State representatives demanded improvements in Georgia’s elections Tuesday as they confronted Secretary of State Brad Raffensperger with questions about what went wrong.
Raffensperger acknowledged that long lines in Georgia's June 9 primary were "unacceptable" but downplayed problems with the state's new voting system. He said most difficulties in the election occurred in Fulton County, which had some of the most extreme wait times.
The state Capitol hearing, part of an investigation ordered by Republican House Speaker David Ralston, came as legislators are seeking ways to avoid a repeat of three-hour waits, precinct closures and equipment difficulties during a high-turnout presidential election in November.
"It's not going to work and it's not going to be good enough for you to just keep saying it's in Fulton County and not my issue," said state Rep. Renitta Shannon, a Democrat from Decatur. "What specific policies are you going to put in place?"
Raffensperger, a Republican, responded that election officials need to add voting locations, improve hands-on training and encourage early voting. He said he's reaching out to community groups such as Rotary Clubs, Boy Scouts and sororities to ask whether they can host precincts.

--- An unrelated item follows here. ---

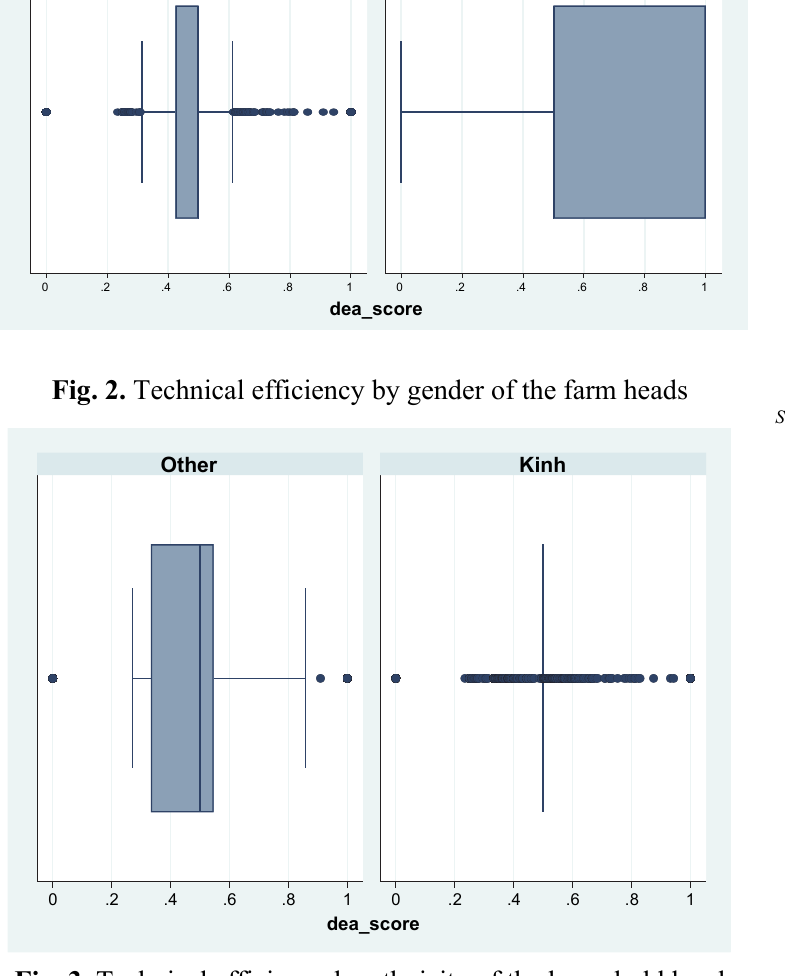
Fig. 3. Technical efficiency by ethnicity of the household head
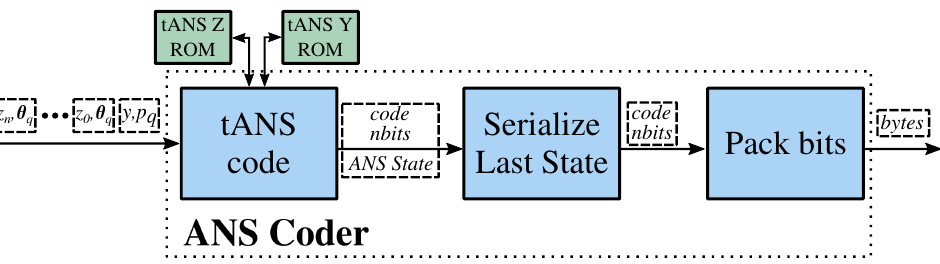
Figure 8. ANS coder block diagram showing the transformation of sub-symbols into packed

“You need larger polling locations or you need more polling locations,” Raffensperger said. “The most important thing obviously is training, training and retraining, and having more technicians in there.”

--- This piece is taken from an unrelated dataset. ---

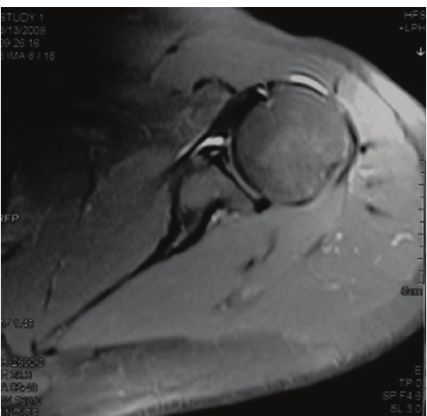
Figure 3: Perthes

While voting problems were concentrated in Fulton County, voters reported delayed openings and long lines across other parts of the state, particularly in highly populated areas with many registered voters. Twenty counties held precincts open late on election night.
Raffensperger said he plans to put a tech support expert in every voting location in November after poll workers struggled to set up voter check-in tablets, touchscreens and printers for the primary. Georgia’s $104 million voting system prints out paper ballots for the first time after 18 years of the state’s reliance on electronic voting.

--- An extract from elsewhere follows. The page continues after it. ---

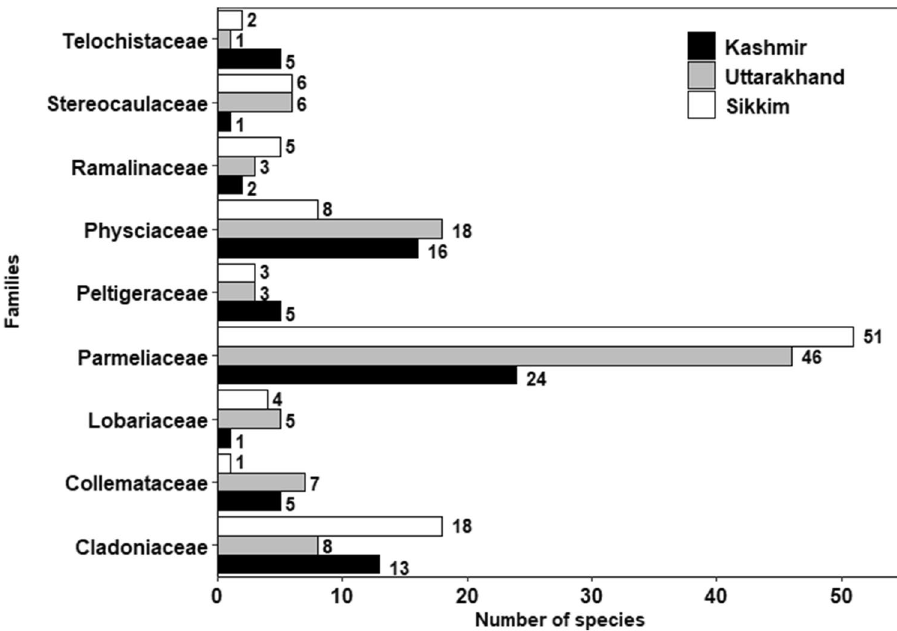
Figure 6. Nine largest families of macrolichens in Kashmir, Uttarakhand and Sikkim.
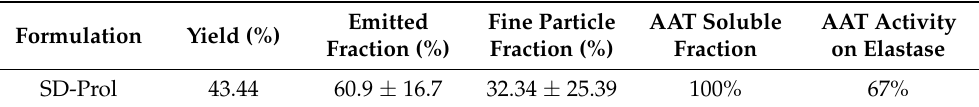
Table 5. Characteristics of the powder prepared from solutions of plasma-derived AAT with L-leucine and mannitol as a bulking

Just 14 pieces of voting equipment had to replaced for mechanical issues on election day, Raffensperger said. But that figure doesn’t account for the troubles poll workers faced logging into check-in tablets, encoding voter access cards and hooking up equipment correctly. It also omits voting machines taken out of service by poll workers who couldn’t get through for help on busy phone lines.
Lawmakers are considering a bill pushed by Raffensperger that would force some changes in elections in time for November.
The House Governmental Affairs Committee, which conducted the election inquiry, plans to consider a bill Wednesday that would require election officials to add precincts, poll workers or voting equipment if voters had to wait in line for more than an hour in the previous election. Democrats and voting rights groups oppose provisions of the legislation, Senate Bill 463, that they say shift responsibility from state election officials and introduce photo ID to absentee voting.
State Rep. Darlene Taylor, a Republican from Thomasville, said county election officials need to take responsibility for accommodating their voters.
“I feel like we’re pointing fingers everywhere,” Taylor said. “These are things that need to be done at the county level. This goes back on our local folks to get it done.”
Besides precinct losses and equipment difficulties, the largest strain on the primary election came from the coronavirus pandemic, which limited the number of people who could vote at a time. At the Park Tavern precinct in Piedmont Park, just eight people were allowed to vote at once in a voting location that had to accommodate over 16,000 registered voters. Some voters waited more than three hours.
“This really was an election unlike any other,” State Elections Director Chris Harvey said. “Yes, there were some problems. We’re working specifically on those problems with the folks that are responsible.”
But election officials acknowledged Tuesday that they’ll face similar difficulties again if the coronavirus doesn’t subside before the presidential election, when 5 million voters are expected — more than double the 2.2 million turnout in the primary.